The Brits are well represented in the Tribeca Film Festival program. Mike Figgis, one of the few British directors who also has found success in Hollywood (Leaving Las Vegas), is presenting the World Premiere of Love Live Long, a film set in Istanbul during the famous high-speed race known as the Gumball Rally. With this setting as backdrop, Figgis has crafted a raw and intimate film that exposes the affects of an unexpected sexual encounter and the high stakes of the race on two strangers. Figgis also was one of several directors to be featured in Tribeca Talks, a series of conversations with leading filmmakers. On Monday at the Directors Guild Theater, Figgis talked about straddling the two worlds of Hollywood and independent cinema, where he is considered something of a film maverick. He is one of the few major directors to have worked in the digital format, bringing eloquence and beauty to Timecode (2000), with multiple screens and recurring imagery. He is one of the founding patrons of the online film community Shooting People and crated a stabilizer for digital cameras known as the “Fig Rig”. A world-class director, writer and composer, Mike Figgis’ work is in constant evolution and his digital works challenges the way we experience film stories.
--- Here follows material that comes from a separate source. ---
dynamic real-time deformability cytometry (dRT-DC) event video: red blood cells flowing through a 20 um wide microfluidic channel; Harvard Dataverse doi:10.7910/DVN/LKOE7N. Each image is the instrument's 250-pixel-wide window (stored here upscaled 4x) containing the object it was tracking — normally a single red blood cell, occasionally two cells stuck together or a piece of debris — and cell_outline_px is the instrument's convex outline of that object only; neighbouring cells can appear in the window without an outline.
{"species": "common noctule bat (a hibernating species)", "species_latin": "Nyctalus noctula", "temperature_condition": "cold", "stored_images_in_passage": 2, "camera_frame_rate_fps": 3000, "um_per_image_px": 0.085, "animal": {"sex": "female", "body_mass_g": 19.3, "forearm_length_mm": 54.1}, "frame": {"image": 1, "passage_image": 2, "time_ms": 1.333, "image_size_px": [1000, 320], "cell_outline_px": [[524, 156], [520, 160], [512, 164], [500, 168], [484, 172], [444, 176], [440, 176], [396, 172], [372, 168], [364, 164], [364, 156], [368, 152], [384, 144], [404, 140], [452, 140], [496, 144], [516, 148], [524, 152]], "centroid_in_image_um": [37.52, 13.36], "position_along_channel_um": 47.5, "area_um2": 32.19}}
Other important British films screening this week: Boy A, the celebrated debut of director John Crowley, centers on a former juvenile offender who is released from prison after 14 years. The film follows his reentry into society with the help of his counselor. Newcomer Andrew Garfield (photo below) was nominated for a BAFTA Award for his stunning performance as the hesitant 24 year old who must catch up with his peers while keeping his past a secret.
In The Cottage, director Paul Andrew Williams spins a nifty kidnapping plot that goes horribly awry. The director, known for his previous film London To Brighton, here offers a gory horror-comedy about two brothers and their potty-mouthed hostage who stumble into the wrong farmhouse.
Britain has a long tradition of documentaries and three new ones are premiering at Tribeca. Baghdad High by Ivan O’Mahoney and Laura Winter, centers on four high schoolers (a Kurd, a Christian, a Shiite and a Sunni) who are given cameras to document their last year in high school in war-torn Baghdad. The film offers a rare first-hand account of what it’s like to grow up where sectarian violence rages right outside the classroom window. In Nathan Rissman’s I Am Because We Are, superstar performer Madonna (who also wrote and co-produced) turns the lens on the tragic stories of millions of Malawi children offered by AIDS. The film offers both a call to action and a revelatory personal journey that is a testament to survival, change and hope. And in Man On Wire, one of the hits at this year’s Sundance Film Festival, director James Marsh chronicles the 1974 incident when New York gasped as French daredevil Philippe Petit walked a tightrope between the Twin Towers of the World Trade Center. This stunning portrait of an artist of reckless daring and impish charm is also a chronicle of the once might World Trade Center towers, which now hold another place in history as the beginning of the current tensions between the West and the East.